Institutions in Namibia, including the NYC, should learn from the mistakes of the UK and learn from smooth transitions of our heads of state.
My observation is that NYC exists for Namibian youth in all their diversity.
Women and men.

Students and the working class. Youth from different tribes, regions, and political parties.

The blessing of NYC is that it is not a private club of one ideology or interest group. It is a public institution created to represent the collective voice of young people.

These fundamental differences should not paralyse leadership, but glue it together.

The fact that the NYC brings together people from different political backgrounds and ambitions is not a weakness. It is the very reason the institution exists.

Diversity is not the enemy of functionality. Intolerance of diversity is.

Yet what we see all too often is that these differences are allowed to grow bigger than the mandate of the institution itself.

Boardrooms become battlegrounds. Internal politics overshadow youth programmes.
Personal agendas defeat institutional memory.

The result is a council that spends more time changing leaders than delivering what it was established to serve.

The youth tend to be the most energetic segment of our population.
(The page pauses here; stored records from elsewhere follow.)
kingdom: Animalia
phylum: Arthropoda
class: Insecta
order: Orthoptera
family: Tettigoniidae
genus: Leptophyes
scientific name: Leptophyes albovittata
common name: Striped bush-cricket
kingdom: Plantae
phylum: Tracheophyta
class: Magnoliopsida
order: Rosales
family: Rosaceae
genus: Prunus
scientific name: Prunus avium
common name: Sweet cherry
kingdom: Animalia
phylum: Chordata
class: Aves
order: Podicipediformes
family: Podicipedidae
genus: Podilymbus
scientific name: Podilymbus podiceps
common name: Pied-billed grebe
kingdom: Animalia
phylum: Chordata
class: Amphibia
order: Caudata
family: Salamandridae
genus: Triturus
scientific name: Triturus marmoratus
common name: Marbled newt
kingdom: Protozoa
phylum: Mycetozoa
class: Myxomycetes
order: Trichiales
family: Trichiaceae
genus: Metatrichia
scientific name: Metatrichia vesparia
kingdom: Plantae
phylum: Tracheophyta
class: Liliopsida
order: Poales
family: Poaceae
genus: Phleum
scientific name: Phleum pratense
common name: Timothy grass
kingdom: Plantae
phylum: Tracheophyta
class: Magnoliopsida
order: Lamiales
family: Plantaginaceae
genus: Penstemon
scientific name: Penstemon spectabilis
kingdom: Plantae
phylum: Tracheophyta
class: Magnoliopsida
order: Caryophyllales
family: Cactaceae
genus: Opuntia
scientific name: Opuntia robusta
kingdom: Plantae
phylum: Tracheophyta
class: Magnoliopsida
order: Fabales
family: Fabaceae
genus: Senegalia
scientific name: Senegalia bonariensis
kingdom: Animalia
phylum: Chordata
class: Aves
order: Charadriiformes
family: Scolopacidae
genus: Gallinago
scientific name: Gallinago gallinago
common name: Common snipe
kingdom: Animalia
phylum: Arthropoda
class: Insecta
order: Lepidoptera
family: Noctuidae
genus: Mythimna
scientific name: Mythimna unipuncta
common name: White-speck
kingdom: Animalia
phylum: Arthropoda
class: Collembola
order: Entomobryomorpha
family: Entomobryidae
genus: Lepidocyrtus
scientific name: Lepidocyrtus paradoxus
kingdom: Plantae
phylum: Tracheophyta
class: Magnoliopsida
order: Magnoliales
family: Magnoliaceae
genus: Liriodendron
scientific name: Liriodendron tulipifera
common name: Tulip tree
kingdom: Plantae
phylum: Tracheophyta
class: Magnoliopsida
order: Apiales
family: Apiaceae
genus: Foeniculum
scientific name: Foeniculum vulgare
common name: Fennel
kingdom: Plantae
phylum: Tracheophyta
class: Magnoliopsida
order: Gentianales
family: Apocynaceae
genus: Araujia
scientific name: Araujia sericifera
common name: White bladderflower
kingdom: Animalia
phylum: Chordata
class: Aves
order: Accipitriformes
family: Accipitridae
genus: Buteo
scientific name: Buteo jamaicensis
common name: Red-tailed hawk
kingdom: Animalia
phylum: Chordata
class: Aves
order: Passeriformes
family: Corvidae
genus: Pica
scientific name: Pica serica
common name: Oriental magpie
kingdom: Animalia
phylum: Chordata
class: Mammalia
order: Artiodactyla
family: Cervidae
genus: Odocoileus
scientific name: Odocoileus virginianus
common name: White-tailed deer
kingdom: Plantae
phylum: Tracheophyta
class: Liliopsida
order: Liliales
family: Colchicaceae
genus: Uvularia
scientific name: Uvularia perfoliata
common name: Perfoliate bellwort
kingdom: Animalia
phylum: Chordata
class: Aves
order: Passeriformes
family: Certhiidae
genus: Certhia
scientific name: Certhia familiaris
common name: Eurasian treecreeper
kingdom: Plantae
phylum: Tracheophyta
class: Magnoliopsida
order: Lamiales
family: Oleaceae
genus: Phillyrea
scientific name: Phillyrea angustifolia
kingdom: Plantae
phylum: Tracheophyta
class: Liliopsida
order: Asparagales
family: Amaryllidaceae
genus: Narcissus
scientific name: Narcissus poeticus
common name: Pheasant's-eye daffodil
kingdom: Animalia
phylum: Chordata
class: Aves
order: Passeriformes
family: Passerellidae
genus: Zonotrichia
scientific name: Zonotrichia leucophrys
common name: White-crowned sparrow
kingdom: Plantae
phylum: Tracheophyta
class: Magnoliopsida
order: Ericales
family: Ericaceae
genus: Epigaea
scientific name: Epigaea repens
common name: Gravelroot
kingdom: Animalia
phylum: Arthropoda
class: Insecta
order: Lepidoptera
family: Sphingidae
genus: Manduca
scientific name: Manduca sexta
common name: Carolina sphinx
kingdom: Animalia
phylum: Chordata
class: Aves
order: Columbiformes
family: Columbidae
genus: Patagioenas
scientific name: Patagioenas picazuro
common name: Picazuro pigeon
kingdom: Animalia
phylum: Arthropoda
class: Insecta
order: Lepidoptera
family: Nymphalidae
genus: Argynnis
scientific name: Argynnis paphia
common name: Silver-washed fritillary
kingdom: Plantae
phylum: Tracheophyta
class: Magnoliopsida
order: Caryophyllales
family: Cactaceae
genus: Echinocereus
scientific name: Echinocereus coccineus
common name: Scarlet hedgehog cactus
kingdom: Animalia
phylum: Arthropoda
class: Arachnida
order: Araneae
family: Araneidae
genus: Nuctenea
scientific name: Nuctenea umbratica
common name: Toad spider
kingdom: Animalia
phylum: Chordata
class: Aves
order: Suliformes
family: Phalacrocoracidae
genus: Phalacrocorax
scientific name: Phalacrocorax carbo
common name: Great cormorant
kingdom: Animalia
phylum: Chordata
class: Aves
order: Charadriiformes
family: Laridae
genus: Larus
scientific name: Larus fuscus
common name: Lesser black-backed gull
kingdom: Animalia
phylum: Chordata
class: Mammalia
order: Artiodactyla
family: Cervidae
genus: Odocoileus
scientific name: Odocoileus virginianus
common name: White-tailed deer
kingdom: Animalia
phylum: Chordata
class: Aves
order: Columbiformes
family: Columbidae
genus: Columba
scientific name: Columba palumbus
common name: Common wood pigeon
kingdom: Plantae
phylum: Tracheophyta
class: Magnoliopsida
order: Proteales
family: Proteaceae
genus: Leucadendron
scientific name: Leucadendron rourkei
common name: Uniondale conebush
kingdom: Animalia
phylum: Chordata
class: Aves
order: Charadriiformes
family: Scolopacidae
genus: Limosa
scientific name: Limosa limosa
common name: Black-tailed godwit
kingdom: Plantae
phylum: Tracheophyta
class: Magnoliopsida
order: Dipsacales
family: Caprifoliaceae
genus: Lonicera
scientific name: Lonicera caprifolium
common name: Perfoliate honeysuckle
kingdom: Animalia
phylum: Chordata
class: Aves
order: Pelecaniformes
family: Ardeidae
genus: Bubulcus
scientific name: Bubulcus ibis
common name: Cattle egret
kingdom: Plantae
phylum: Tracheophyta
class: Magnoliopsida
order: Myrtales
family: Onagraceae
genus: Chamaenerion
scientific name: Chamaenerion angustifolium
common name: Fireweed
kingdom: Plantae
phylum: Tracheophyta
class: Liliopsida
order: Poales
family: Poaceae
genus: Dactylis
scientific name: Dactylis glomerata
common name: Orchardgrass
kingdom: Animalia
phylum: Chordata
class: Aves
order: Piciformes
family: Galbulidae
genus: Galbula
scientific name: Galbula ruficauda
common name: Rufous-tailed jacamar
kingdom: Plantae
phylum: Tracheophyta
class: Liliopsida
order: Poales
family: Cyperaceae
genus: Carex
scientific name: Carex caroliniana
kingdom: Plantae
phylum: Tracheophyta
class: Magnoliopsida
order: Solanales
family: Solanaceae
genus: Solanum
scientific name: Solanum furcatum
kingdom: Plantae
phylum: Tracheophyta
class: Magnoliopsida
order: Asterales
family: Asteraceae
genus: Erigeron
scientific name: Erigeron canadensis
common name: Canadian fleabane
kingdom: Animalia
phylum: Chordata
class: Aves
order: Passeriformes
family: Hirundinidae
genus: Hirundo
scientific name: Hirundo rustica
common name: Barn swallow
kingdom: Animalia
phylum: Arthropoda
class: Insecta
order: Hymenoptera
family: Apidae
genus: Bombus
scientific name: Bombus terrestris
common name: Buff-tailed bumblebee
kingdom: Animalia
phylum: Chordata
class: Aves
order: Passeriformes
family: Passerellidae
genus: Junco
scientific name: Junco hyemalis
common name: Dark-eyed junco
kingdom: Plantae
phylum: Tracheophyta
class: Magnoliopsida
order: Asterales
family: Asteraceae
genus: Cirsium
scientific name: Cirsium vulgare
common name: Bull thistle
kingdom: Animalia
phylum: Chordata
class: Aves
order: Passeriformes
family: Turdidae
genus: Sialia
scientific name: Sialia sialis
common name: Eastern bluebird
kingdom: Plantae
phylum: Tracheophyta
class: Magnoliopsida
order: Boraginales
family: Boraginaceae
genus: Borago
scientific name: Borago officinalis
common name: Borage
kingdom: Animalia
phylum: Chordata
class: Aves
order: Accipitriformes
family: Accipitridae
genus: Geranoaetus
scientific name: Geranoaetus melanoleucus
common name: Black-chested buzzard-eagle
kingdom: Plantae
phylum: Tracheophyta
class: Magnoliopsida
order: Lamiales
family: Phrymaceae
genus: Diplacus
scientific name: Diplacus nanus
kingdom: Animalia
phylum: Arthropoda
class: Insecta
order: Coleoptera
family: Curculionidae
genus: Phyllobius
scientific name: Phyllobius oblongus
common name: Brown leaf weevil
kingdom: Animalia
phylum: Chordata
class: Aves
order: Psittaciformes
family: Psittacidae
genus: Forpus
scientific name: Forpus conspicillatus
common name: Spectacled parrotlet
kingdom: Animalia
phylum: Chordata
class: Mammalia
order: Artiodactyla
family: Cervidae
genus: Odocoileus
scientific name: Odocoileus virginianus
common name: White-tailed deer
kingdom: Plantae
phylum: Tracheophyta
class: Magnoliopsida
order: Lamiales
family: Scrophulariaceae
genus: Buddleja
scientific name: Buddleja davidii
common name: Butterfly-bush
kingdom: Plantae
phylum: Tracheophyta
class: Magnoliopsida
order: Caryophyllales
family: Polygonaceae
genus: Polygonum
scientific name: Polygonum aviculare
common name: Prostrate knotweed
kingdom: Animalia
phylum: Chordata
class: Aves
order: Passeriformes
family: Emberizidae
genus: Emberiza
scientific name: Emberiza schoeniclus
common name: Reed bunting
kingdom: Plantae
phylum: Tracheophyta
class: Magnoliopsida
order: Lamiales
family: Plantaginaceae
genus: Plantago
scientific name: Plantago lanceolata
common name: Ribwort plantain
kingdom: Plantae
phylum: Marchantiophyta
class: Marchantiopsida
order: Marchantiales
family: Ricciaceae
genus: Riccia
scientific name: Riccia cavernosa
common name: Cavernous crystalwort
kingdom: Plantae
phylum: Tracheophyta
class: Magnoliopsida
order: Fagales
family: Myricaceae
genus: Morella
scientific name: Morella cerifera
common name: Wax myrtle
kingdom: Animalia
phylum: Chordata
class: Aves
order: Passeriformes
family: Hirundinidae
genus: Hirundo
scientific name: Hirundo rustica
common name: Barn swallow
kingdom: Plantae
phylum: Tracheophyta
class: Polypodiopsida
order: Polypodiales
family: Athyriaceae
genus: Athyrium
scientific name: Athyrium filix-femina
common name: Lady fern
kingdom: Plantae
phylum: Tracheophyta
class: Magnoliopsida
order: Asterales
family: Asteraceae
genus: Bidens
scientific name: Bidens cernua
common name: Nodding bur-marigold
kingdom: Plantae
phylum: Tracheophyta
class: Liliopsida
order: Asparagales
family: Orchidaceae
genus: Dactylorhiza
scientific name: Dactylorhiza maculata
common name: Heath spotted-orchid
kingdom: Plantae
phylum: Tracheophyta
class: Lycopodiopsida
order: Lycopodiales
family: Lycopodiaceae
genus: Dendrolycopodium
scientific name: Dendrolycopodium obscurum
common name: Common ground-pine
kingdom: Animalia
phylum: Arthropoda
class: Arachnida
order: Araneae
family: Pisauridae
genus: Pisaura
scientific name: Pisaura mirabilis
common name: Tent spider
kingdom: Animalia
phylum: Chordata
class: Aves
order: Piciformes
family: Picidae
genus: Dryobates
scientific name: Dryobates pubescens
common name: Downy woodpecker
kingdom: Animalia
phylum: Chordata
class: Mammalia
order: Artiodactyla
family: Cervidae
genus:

Energy, however, can build or destroy.

The same passion used to fight internally can be redirected into progressive input, policy advocacy, youth economic empowerment and accountability to government.

But when that energy is channelled into endless leadership wars, the institution becomes an enemy of its own progress.

CORE MANDATE

A leader is not perfect, nor is leadership as smooth as marching and chanting choruses.

The NYC needs leaders who can stay the course, tolerate differences, and prioritise mandate over ego.

The solution lies in youth unity, in having a common purpose and a shared agenda that places the institution above personal interests.

Until leaders see themselves first as servants of the Namibian youth, not as custodians of personal ambitions, the cycle of instability will continue.

Unless fundamental differences can begin to glue the leadership together, the council will remain trapped in a cycle of resignations, replacements and excuses.

And the Namibian youth will continue to pay a price for a leadership that cannot finish what it starts.

  • Andreas Marungu is a youth leader; a Swapo Party Youth League central committee member, United Nations Namibia Youth Advisory Group member, and a postgraduate public policy and management candidate at the International University of Management.